Directions ->
Reproduce the listing below word for word, from its first line through the line containing "月イチレッスン参加すれば きれいどこに 教えてもらえますよ。", including both of those lines.

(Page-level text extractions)
————

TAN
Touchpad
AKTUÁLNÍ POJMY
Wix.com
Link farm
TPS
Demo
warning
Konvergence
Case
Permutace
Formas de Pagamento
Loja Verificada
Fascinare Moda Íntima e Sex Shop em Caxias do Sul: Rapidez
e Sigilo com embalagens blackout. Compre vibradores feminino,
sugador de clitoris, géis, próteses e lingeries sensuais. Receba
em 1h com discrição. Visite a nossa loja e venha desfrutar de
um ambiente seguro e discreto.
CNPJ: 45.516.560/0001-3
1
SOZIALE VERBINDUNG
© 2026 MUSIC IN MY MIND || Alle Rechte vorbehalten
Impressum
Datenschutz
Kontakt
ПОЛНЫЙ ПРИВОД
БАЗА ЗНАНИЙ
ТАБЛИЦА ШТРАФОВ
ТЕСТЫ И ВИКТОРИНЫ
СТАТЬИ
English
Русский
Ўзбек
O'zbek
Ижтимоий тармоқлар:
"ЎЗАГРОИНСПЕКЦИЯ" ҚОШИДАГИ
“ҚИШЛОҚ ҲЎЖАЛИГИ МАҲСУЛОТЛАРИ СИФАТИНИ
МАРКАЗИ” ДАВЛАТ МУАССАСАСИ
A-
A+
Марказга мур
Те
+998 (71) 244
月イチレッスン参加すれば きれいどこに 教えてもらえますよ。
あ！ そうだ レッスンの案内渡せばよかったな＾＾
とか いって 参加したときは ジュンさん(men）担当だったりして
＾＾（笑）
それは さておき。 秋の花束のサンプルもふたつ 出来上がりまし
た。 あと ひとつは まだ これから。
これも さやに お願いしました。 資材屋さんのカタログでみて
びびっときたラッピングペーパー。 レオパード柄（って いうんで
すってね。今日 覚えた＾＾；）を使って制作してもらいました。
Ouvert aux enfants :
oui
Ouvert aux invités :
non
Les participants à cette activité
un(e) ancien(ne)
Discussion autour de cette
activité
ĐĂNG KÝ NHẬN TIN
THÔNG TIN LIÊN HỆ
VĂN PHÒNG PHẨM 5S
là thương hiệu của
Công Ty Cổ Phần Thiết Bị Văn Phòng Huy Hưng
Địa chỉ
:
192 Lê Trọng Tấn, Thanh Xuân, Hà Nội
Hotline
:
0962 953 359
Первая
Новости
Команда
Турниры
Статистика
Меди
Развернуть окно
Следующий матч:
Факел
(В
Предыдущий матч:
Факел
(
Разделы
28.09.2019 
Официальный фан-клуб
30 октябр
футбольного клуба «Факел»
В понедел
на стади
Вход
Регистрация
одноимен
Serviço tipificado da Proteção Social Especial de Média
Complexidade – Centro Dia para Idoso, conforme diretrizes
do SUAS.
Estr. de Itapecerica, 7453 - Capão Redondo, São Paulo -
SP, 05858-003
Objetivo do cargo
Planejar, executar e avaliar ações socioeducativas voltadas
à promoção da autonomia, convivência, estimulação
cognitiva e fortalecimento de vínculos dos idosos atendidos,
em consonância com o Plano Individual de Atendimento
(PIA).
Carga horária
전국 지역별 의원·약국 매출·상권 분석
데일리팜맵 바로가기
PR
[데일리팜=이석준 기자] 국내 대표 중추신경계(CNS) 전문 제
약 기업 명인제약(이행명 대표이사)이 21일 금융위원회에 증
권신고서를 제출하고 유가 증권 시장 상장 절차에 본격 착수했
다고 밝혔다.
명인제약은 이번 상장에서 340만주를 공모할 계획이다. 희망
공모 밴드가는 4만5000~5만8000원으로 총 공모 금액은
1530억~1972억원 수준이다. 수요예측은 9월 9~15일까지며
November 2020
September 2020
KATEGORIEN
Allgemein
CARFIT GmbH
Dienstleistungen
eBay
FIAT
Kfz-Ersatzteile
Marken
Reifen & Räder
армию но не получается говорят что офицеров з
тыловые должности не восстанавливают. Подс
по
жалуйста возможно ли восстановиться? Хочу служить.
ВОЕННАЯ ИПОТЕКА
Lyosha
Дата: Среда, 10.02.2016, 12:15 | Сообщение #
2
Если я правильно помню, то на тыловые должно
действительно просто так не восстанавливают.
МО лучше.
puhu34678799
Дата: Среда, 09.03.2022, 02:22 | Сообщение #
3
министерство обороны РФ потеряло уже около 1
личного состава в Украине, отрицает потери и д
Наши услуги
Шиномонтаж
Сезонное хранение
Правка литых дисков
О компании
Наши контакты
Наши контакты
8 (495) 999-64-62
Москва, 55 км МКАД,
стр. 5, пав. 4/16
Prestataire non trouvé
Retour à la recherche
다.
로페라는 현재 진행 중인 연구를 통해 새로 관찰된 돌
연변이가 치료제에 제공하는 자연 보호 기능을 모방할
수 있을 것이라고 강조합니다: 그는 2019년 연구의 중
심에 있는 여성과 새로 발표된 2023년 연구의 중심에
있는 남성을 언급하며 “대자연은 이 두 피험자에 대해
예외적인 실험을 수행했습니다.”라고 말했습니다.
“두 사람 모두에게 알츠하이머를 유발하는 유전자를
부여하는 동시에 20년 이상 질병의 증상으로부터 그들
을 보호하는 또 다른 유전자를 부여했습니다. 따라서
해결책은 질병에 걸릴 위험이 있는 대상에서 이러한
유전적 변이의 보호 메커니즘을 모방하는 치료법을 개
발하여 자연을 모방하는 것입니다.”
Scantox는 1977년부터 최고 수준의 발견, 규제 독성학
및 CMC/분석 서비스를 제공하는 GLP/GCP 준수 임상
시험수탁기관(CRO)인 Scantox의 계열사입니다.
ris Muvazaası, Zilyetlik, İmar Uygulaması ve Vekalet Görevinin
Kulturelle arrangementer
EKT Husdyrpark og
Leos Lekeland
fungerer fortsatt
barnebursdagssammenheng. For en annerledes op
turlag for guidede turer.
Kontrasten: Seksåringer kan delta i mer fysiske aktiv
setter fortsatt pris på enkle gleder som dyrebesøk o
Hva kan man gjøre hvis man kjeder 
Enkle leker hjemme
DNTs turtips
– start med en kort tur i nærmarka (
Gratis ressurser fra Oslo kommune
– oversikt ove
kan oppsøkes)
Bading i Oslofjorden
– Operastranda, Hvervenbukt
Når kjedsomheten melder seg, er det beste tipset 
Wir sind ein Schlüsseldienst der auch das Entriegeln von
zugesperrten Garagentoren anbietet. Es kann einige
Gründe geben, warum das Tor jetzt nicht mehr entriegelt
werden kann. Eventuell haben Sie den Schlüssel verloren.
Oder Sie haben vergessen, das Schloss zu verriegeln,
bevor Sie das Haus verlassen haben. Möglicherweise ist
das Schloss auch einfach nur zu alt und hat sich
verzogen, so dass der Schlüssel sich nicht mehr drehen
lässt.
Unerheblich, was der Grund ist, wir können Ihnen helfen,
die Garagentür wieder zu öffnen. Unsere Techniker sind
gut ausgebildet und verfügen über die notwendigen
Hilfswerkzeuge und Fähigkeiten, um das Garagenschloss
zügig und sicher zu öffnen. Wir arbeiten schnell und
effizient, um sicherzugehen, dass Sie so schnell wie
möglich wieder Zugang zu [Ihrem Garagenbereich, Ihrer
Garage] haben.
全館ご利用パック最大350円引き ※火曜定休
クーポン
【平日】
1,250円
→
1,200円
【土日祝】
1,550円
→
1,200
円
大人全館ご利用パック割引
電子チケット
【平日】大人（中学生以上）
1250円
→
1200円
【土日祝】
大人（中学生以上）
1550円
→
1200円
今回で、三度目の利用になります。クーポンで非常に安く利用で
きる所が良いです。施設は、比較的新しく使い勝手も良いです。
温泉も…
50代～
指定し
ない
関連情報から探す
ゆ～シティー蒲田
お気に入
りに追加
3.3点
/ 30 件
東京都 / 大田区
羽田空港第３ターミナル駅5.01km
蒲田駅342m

————

Response to this exercise ->
TAN
Touchpad
AKTUÁLNÍ POJMY
Wix.com
Link farm
TPS
Demo
warning
Konvergence
Case
Permutace
Formas de Pagamento
Loja Verificada
Fascinare Moda Íntima e Sex Shop em Caxias do Sul: Rapidez
e Sigilo com embalagens blackout. Compre vibradores feminino,
sugador de clitoris, géis, próteses e lingeries sensuais. Receba
em 1h com discrição. Visite a nossa loja e venha desfrutar de
um ambiente seguro e discreto.
CNPJ: 45.516.560/0001-3
1
SOZIALE VERBINDUNG
© 2026 MUSIC IN MY MIND || Alle Rechte vorbehalten
Impressum
Datenschutz
Kontakt
ПОЛНЫЙ ПРИВОД
БАЗА ЗНАНИЙ
ТАБЛИЦА ШТРАФОВ
ТЕСТЫ И ВИКТОРИНЫ
СТАТЬИ
English
Русский
Ўзбек
O'zbek
Ижтимоий тармоқлар:
"ЎЗАГРОИНСПЕКЦИЯ" ҚОШИДАГИ
“ҚИШЛОҚ ҲЎЖАЛИГИ МАҲСУЛОТЛАРИ СИФАТИНИ
МАРКАЗИ” ДАВЛАТ МУАССАСАСИ
A-
A+
Марказга мур
Те
+998 (71) 244
月イチレッスン参加すれば きれいどこに 教えてもらえますよ。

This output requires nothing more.